(Short-answer chart tasks)
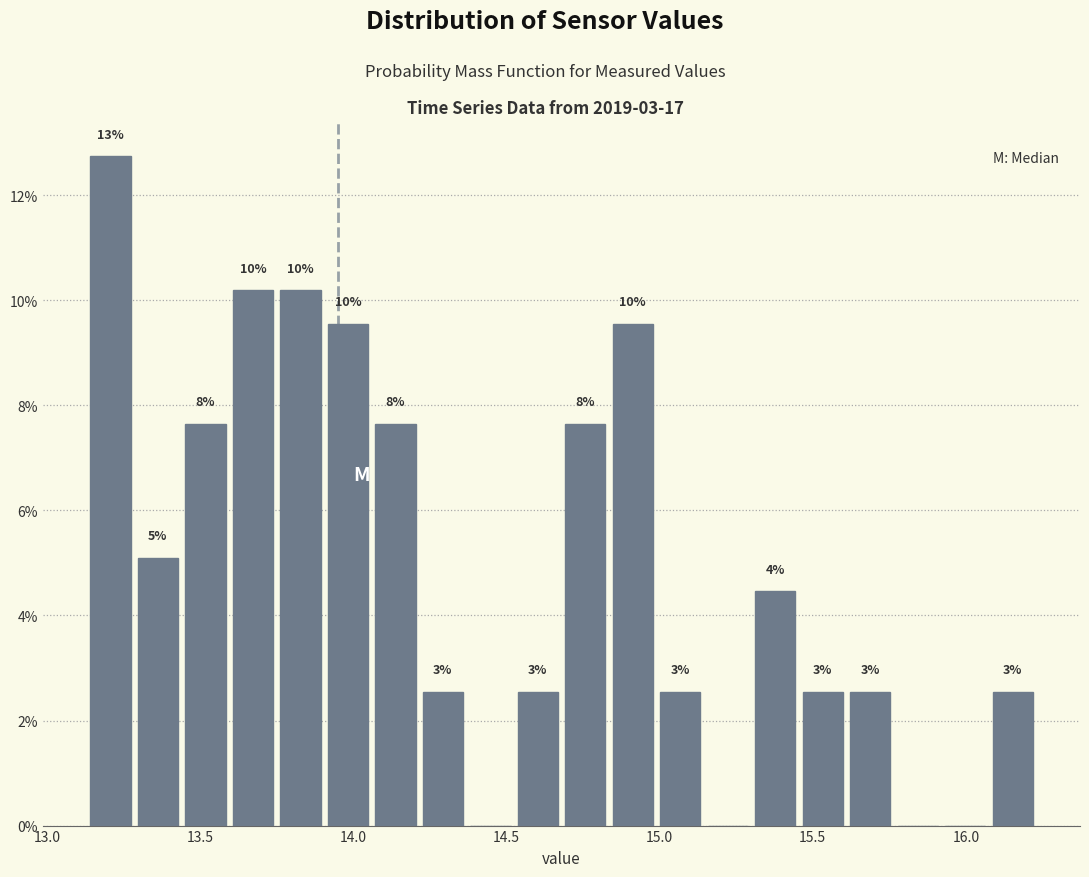

Read against the x-axis, roughly where is the centre of the tallest bar?

13.20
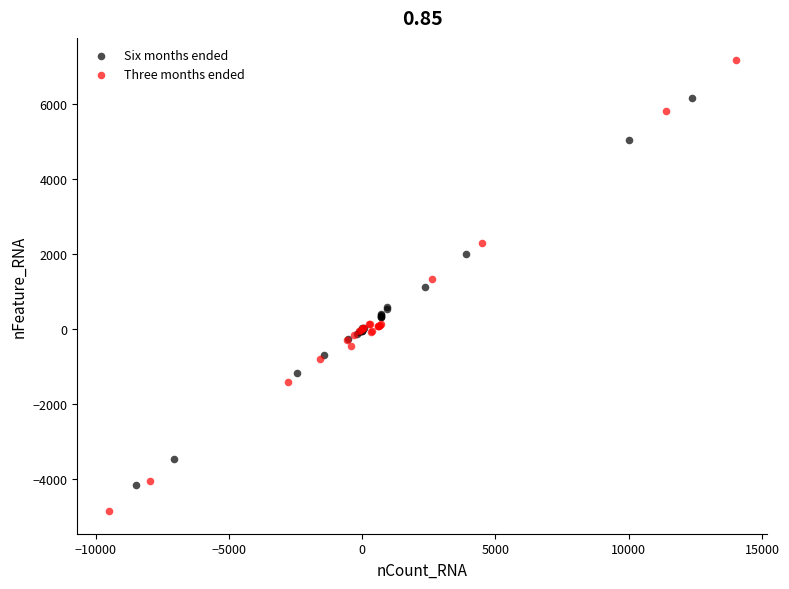

Which series reaches the minimum Y coordinate?

Three months ended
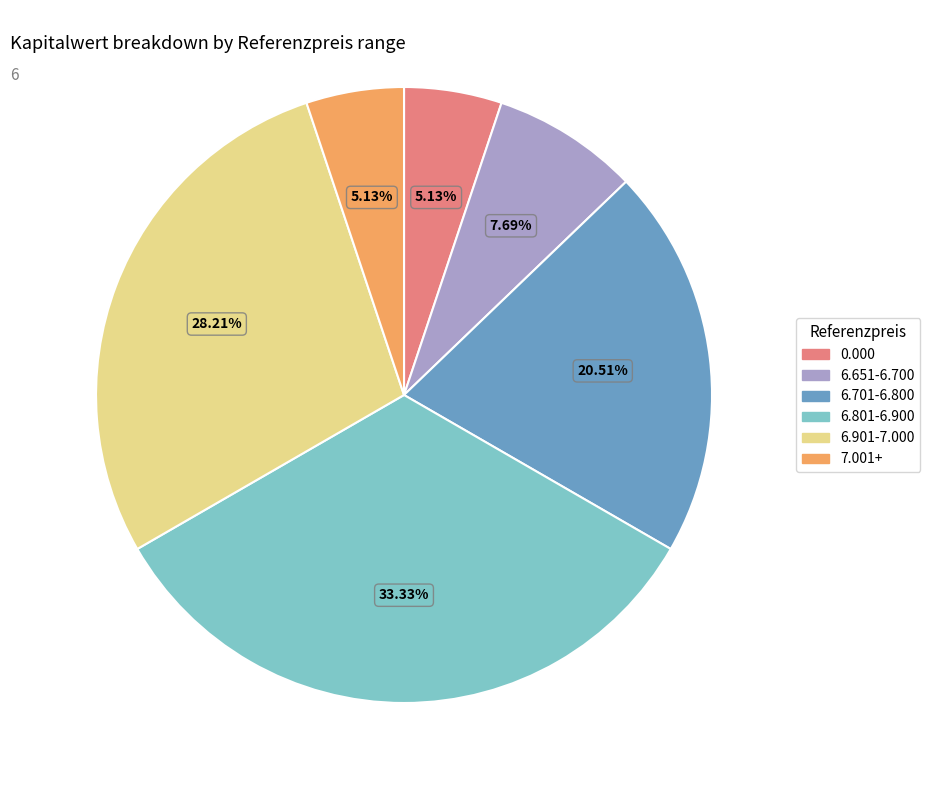

What is the ratio of the value at 7.001+ to the value at 6.651-6.700?

0.7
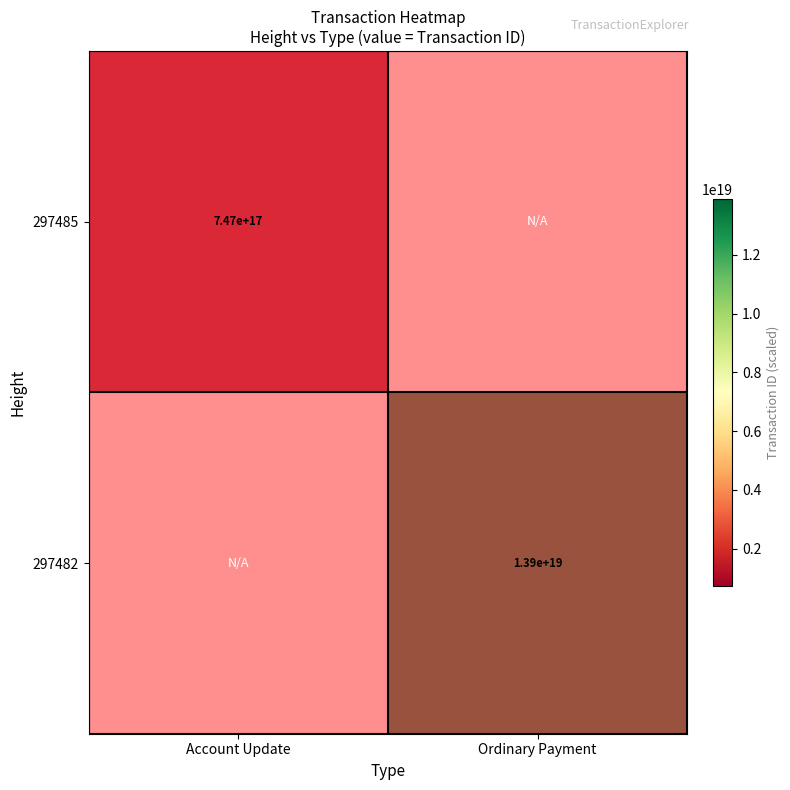

Which category has the lowest value in the 297482 series?

Ordinary Payment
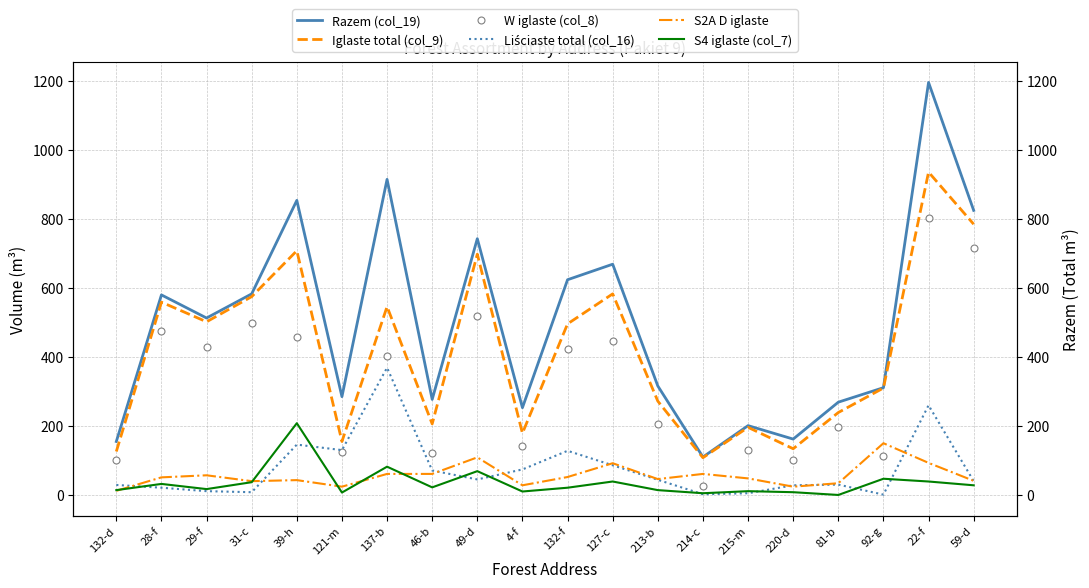

What is the total value across all series at 127-c?

1915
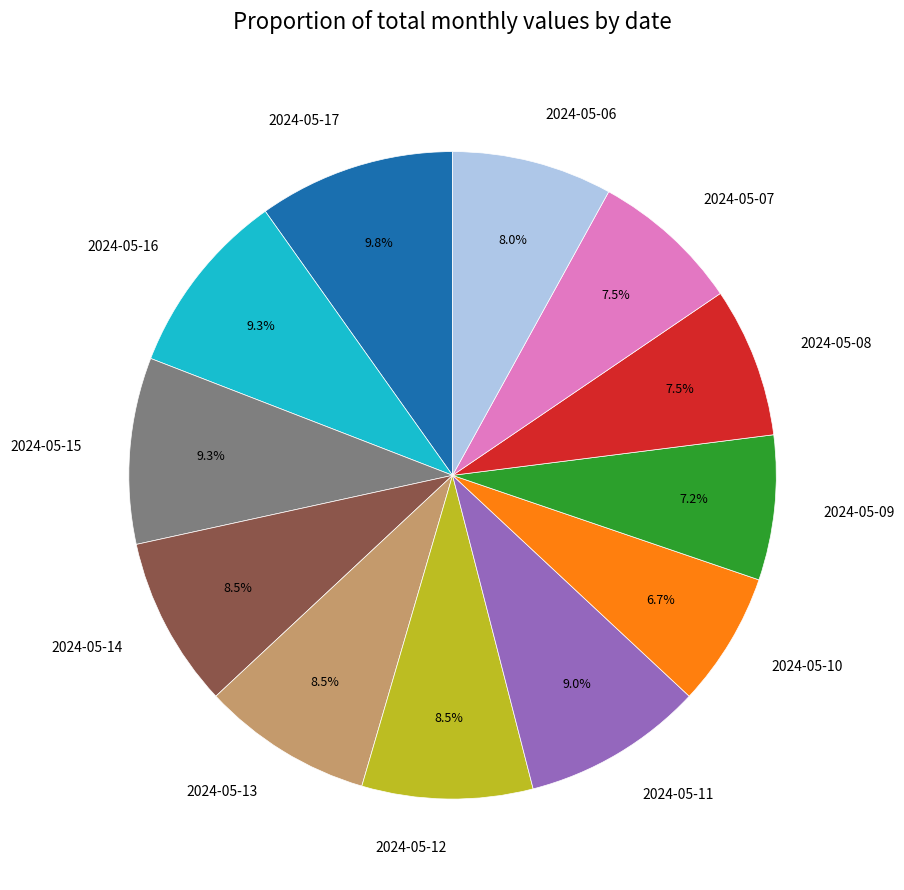

Which has a higher value, 2024-05-17 or 2024-05-12?

2024-05-17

> Exercise brief
Could you lay out every line of the entries above as a Markdown table with the columns Number and Text, skipping blank lines and leaving out the pictures?

> Task answer
| Number | Text |
|---|---|
| 1 | Read against the x-axis, roughly where is the centre of the tallest bar? |
| 2 | 13.20 |
| 3 | Which series reaches the minimum Y coordinate? |
| 4 | Three months ended |
| 5 | What is the ratio of the value at 7.001+ to the value at 6.651-6.700? |
| 6 | 0.7 |
| 7 | Which category has the lowest value in the 297482 series? |
| 8 | Ordinary Payment |
| 9 | What is the total value across all series at 127-c? |
| 10 | 1915 |
| 11 | Which has a higher value, 2024-05-17 or 2024-05-12? |
| 12 | 2024-05-17 |